Photo: Andrew Gwozdziwycz

He was just another black male on work experience somewhere in central Bristol, and although hate crime is notably on the rise, Jimmy (not his real name) was shocked when he was openly called a “Coon”. The expletive was then repeated by the manager (of all people), ensuring the message was clear. In need of help, Jimmy approached me, seeking advice. I too was shocked, because I haven’t experienced overt racism in the UK for well over a decade. This incident is simply too blatant to ignore.

“People had witnessed all of this and did nothing,”

A first instinct would be to name and shame the perpetrators and pressure the company to punish them. However this story took a quieter, but potentially effective turn. Although the matter was initially reported to the Cable for exposure, after contacting the Race and Equality Centre, the matter has been resolved internally. Jimmy is back at work in another department and happy to forgive. The racist has been warned of potential suspension if any further reports of this nature came about. But, it’s not as simple as it sounds.

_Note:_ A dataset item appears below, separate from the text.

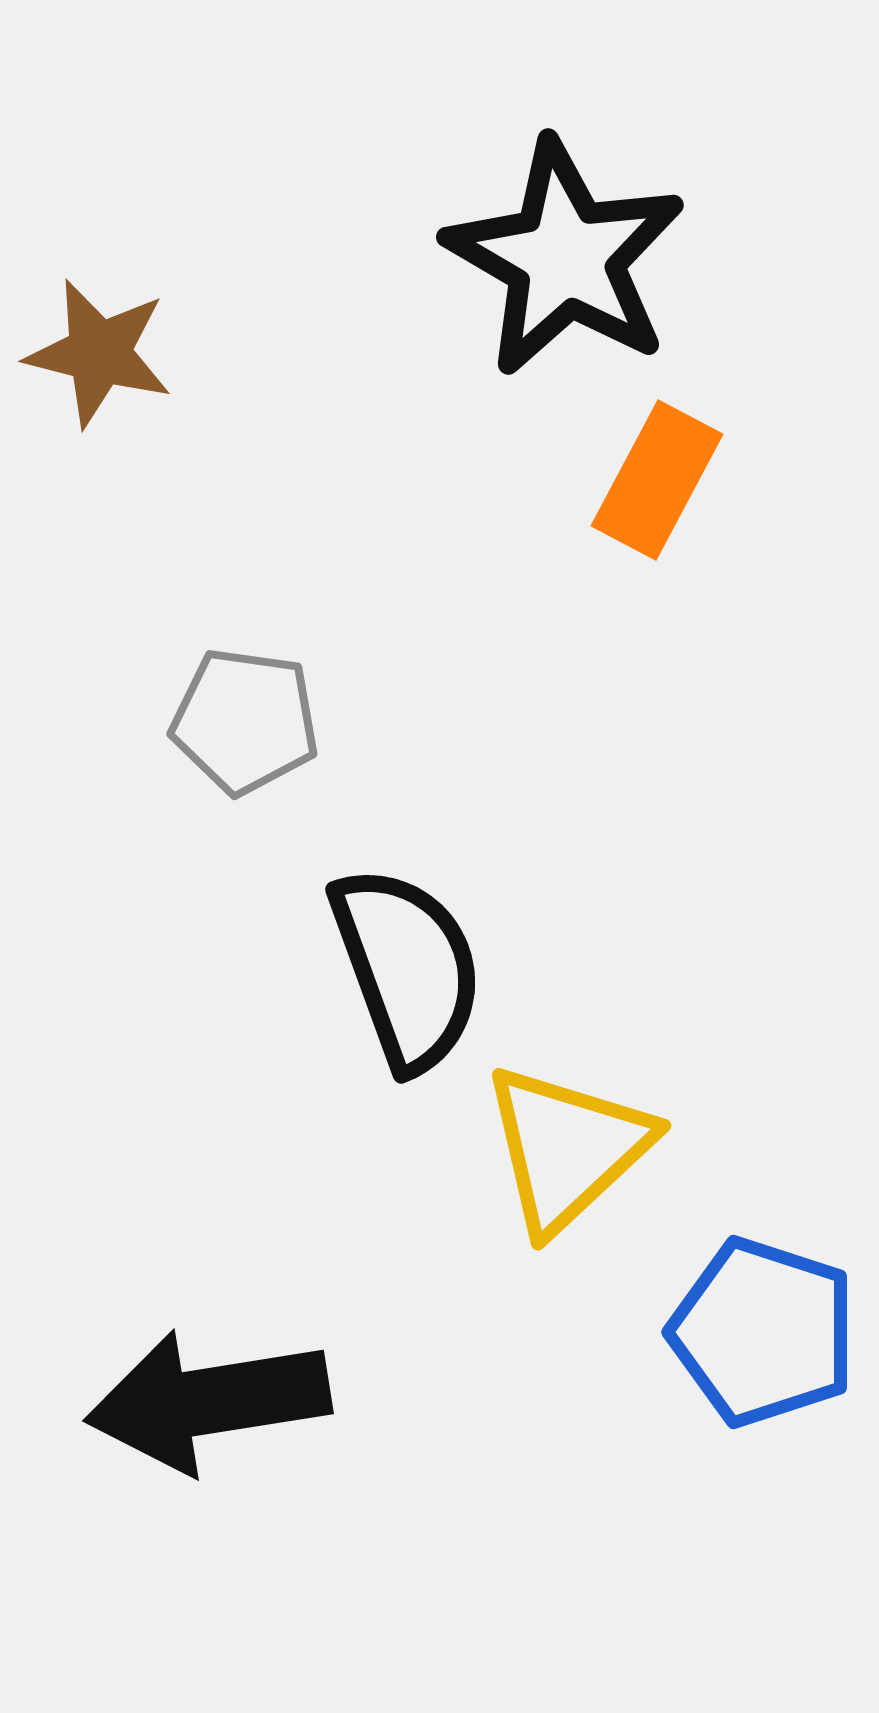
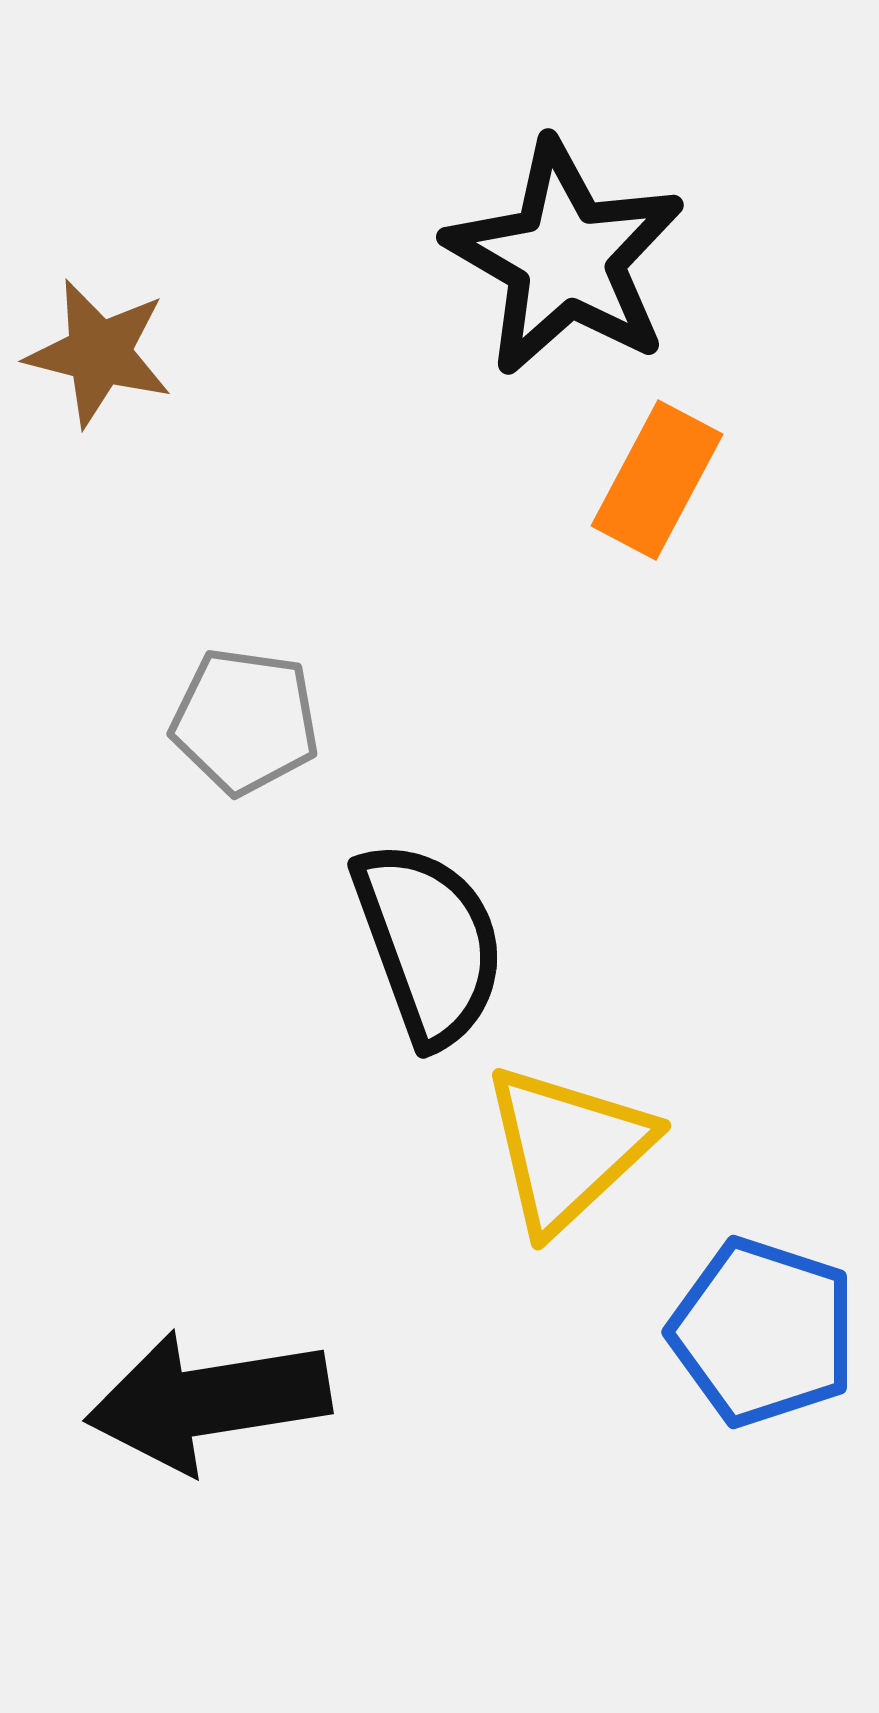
black semicircle: moved 22 px right, 25 px up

Jimmy also informed us that his bosses don’t want the exposure, and that he himself is afraid of becoming a potentially bigger target for revenge if he speaks out. While the Race and Equality Centre intervention led the employer to take it seriously, what persists is the fact that others didn’t speak out for him. “People had witnessed all of this and did nothing,” insinuating, presuming perhaps, they were too afraid of the consequences of challenging such behaviour.

An all too common scandal, yet one we may all have been complicit in, at some point. As such the victim accepts a quiet resolution too, partially due to fear and of having no other option. Is that enough? While something must be done, and the public needs to know, how far should action against the perpetrator or employer go? The employer didn’t ask for it, so rightly perhaps (in some cases) internal processes should be let to run their course. This means the victim can return to work in the comfort that no-one has lost their jobs or been hung out to dry in public, and the company has an opportunity to resolve matters without unfavourable media attention.

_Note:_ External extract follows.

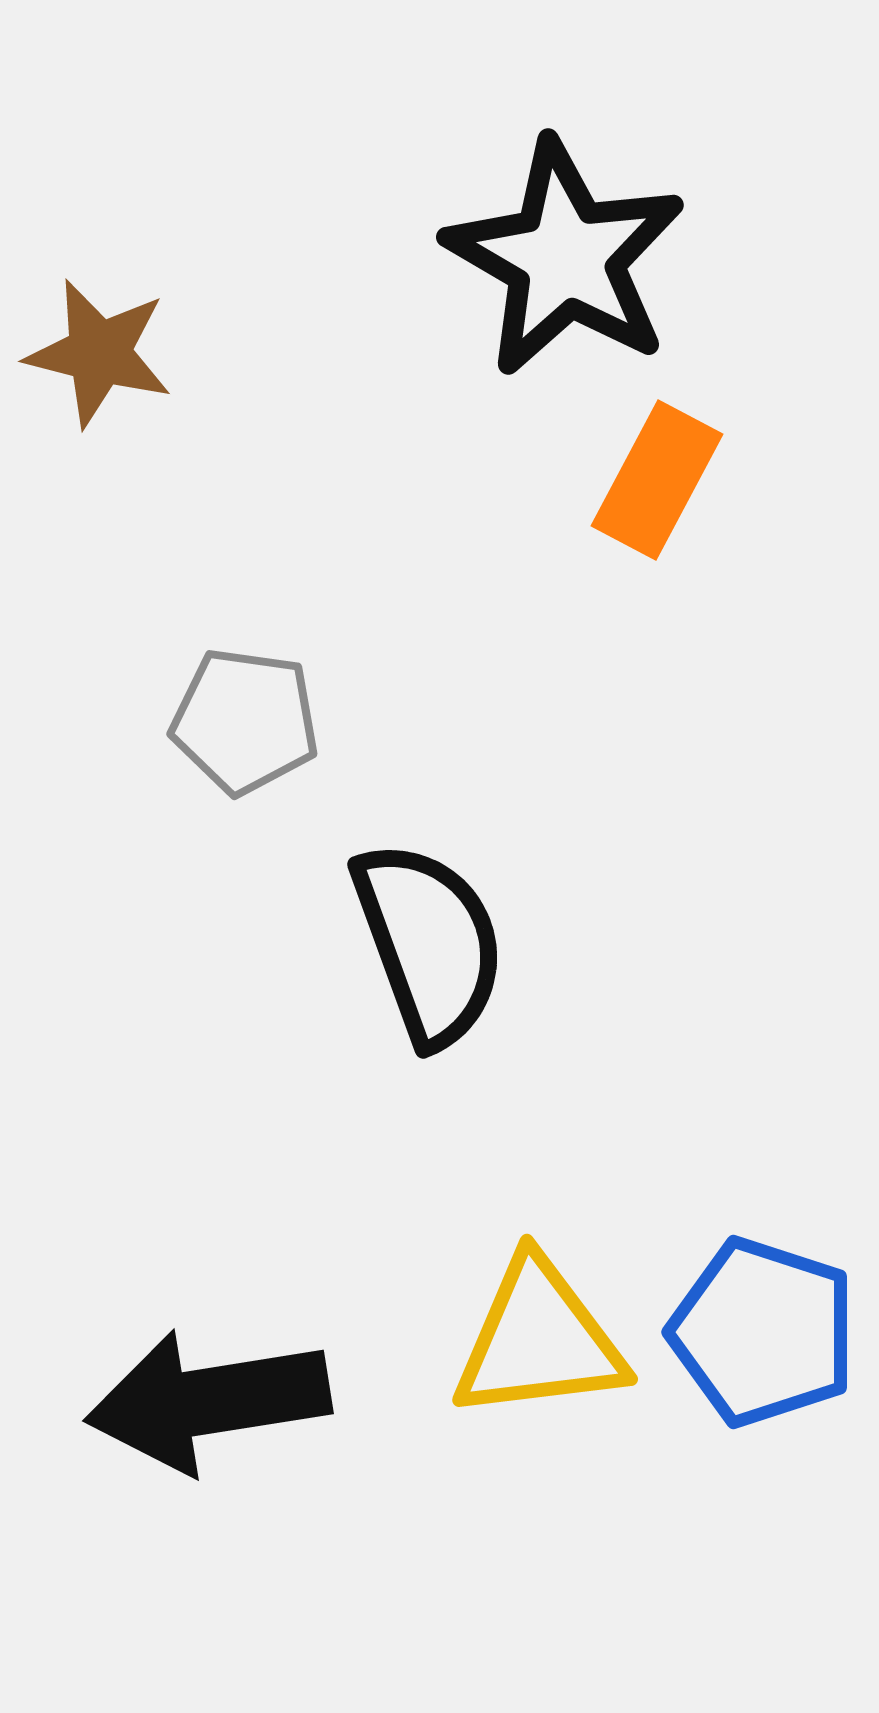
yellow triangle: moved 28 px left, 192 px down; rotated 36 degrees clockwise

Despite a real and legitimate desire for punishment, should we accept that a such a compromise is something we can work with? It appears that public shaming doesn’t necessarily encourage people to speak out. Or, does silent resolution hide commonplace racism from the cold light of day?

If speaking up comes at a price, perhaps confidentiality and compromise is necessary? Like Jimmy is, the perpetrators should be grateful that organisations such as the Race and Equality Centre can achieve such results. Otherwise they and the company might find their names and faces splashed across these pages. But is this gentle approach enough to prevent more abuse like that Jimmy received, and worse?